----- Source material -----
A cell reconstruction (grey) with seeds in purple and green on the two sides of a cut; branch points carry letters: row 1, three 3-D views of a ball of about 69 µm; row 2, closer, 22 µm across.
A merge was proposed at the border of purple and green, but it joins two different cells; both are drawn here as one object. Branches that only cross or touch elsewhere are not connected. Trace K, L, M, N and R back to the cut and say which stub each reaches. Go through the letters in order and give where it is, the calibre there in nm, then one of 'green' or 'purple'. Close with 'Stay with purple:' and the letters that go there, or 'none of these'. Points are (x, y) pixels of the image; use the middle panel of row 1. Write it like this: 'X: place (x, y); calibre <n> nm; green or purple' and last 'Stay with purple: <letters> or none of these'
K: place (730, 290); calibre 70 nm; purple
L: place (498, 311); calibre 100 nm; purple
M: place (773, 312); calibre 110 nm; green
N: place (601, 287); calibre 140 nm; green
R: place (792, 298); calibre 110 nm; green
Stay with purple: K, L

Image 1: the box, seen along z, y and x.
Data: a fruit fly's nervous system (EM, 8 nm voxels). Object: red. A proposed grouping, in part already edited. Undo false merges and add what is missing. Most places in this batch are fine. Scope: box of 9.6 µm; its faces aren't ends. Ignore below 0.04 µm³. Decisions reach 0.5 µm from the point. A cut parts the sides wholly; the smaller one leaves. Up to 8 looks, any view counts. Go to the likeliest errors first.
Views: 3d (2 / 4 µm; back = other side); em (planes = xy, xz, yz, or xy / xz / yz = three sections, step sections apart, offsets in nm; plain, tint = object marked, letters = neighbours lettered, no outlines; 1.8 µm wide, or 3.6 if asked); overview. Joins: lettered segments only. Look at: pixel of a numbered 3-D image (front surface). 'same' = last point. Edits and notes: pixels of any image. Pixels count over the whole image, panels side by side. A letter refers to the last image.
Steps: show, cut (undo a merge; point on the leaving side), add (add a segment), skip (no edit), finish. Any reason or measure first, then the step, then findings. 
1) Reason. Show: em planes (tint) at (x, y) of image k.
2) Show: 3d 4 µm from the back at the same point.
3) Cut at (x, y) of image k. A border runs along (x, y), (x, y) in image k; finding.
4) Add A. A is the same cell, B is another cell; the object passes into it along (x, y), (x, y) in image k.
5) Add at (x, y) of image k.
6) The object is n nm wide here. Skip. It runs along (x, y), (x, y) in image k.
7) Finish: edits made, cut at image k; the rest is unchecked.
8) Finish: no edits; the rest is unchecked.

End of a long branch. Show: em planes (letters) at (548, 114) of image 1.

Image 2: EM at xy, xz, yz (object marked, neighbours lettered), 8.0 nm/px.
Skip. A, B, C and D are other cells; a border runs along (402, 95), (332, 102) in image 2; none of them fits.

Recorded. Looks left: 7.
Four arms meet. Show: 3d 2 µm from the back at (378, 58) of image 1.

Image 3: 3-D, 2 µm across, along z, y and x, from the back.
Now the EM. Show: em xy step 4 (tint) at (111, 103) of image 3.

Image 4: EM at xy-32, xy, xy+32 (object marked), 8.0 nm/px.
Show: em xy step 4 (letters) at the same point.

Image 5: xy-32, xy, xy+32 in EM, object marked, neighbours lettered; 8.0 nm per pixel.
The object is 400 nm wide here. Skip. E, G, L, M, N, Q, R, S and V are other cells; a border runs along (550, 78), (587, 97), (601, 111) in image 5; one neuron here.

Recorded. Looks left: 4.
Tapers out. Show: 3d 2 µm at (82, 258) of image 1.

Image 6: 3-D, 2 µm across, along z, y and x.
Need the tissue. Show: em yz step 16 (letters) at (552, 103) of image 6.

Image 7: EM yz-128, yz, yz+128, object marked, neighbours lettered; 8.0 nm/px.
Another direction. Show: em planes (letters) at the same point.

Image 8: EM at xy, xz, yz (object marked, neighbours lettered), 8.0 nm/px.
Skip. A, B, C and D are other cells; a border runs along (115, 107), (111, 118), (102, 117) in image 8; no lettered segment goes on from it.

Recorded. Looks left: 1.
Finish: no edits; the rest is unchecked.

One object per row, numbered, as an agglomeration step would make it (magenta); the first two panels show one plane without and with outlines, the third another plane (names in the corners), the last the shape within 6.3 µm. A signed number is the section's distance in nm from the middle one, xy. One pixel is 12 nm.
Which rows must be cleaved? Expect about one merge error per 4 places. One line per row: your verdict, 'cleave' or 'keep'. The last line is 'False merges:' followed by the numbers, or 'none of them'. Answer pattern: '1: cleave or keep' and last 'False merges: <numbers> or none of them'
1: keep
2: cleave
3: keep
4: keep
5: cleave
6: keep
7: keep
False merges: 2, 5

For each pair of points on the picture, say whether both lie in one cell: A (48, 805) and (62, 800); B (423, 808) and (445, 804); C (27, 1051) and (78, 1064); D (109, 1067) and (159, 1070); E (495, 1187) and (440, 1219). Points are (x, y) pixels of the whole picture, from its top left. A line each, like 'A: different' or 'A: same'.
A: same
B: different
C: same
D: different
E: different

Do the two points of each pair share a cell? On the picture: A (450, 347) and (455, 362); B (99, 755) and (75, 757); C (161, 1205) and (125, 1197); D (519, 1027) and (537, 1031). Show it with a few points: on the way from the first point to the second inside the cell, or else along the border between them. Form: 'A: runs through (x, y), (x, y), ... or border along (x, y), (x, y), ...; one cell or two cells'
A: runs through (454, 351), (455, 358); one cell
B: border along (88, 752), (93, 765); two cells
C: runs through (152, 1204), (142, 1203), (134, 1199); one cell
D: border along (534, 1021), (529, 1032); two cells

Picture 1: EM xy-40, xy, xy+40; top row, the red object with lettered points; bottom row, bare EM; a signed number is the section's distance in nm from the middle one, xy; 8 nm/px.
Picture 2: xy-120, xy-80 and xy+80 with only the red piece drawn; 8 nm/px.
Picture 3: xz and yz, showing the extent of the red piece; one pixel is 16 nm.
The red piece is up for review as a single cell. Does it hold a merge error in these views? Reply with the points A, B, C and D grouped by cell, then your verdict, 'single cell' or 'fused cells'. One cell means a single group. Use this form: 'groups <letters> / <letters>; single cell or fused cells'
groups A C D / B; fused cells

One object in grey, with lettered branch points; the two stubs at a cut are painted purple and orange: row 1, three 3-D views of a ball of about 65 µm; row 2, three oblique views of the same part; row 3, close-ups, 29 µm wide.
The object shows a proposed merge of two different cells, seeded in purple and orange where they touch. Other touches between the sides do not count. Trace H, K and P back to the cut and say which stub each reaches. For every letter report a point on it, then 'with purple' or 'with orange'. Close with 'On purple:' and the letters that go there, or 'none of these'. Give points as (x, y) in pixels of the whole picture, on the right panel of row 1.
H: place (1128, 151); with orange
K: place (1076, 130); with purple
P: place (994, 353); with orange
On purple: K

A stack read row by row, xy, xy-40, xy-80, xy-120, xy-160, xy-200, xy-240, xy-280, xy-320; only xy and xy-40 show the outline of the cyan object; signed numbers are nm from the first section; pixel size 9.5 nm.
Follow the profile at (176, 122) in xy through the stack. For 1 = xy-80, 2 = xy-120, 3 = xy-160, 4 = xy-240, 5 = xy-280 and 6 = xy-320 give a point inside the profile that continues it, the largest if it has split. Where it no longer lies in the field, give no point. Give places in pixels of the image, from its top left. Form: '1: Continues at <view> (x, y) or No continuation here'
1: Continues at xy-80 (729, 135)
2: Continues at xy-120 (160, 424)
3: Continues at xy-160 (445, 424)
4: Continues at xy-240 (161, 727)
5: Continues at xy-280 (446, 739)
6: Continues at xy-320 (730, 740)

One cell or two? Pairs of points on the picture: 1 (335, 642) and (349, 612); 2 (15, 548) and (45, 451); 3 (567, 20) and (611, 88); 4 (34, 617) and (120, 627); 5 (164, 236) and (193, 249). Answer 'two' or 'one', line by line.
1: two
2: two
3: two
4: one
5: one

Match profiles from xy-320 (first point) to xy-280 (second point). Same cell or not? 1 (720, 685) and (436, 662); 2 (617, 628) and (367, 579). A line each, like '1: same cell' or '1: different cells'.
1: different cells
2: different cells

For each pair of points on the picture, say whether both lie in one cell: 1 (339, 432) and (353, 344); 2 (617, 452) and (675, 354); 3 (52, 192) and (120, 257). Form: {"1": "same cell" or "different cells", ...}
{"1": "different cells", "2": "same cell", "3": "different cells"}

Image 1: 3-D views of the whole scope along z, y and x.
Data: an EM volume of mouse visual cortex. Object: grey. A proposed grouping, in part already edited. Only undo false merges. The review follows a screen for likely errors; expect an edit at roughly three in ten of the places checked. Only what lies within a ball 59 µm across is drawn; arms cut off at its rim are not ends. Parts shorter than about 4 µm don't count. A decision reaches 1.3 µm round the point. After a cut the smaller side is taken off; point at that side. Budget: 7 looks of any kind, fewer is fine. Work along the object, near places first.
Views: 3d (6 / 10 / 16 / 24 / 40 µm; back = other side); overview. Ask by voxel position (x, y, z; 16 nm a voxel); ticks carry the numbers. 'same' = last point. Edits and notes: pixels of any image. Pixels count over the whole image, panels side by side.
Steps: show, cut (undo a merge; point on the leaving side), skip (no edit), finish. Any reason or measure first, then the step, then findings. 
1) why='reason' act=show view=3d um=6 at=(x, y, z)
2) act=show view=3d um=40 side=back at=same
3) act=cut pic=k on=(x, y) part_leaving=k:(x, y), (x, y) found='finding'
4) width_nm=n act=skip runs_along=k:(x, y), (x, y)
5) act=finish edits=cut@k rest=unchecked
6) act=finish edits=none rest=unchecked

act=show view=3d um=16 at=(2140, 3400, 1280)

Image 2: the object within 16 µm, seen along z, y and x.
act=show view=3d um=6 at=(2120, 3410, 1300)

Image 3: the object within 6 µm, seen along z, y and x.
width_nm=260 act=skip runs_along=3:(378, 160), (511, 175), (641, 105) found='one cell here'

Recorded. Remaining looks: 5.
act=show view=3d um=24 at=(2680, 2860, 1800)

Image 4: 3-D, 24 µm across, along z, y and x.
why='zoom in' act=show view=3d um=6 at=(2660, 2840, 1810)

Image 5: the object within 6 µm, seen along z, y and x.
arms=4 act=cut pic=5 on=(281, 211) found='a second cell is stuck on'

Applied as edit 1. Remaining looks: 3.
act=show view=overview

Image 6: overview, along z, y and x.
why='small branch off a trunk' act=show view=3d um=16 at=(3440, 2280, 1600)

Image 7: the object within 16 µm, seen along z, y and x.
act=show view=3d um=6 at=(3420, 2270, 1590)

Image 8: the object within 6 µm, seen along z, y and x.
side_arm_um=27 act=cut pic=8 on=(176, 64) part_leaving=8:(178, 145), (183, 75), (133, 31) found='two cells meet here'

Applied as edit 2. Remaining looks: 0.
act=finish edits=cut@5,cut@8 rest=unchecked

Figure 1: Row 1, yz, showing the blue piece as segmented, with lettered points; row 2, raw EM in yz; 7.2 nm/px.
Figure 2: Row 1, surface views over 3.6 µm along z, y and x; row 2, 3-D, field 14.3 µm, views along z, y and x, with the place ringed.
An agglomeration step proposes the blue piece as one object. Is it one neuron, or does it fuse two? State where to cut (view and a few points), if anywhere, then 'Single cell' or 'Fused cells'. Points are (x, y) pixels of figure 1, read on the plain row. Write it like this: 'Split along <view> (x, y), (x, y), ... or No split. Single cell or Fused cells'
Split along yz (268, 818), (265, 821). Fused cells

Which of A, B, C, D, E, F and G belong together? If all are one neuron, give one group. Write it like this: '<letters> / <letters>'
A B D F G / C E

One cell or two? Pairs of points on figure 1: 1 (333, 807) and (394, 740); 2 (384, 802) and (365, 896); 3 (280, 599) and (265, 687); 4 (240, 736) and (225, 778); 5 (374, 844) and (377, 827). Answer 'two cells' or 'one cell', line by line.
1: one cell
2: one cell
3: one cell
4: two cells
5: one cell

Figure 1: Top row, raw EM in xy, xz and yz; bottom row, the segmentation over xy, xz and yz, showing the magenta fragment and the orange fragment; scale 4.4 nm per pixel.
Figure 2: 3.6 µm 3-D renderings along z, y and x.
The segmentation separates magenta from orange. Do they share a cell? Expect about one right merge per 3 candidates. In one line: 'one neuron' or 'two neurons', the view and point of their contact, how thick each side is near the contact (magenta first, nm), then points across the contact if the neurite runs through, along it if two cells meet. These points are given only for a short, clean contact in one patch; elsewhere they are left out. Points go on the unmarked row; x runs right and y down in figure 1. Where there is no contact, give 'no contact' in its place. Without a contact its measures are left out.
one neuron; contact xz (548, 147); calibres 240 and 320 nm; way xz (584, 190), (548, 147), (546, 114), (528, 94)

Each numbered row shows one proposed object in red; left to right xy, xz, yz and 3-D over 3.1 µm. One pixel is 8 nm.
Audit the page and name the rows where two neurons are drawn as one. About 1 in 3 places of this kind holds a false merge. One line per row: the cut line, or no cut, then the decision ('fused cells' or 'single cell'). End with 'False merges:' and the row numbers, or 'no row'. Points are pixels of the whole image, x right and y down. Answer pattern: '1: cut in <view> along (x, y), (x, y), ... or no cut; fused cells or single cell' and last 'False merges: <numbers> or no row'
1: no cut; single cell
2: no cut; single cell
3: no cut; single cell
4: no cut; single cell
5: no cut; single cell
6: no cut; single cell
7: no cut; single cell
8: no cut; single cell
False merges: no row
-----
## Exercise aim
Would you retype the lines above from the one with "Views: 3d (6" down to the one with "leaving side), skip", word for word, both ends included and no other lines?

## Answer area
Views: 3d (6 / 10 / 16 / 24 / 40 µm; back = other side); overview. Ask by voxel position (x, y, z; 16 nm a voxel); ticks carry the numbers. 'same' = last point. Edits and notes: pixels of any image. Pixels count over the whole image, panels side by side.
Steps: show, cut (undo a merge; point on the leaving side), skip (no edit), finish. Any reason or measure first, then the step, then findings. 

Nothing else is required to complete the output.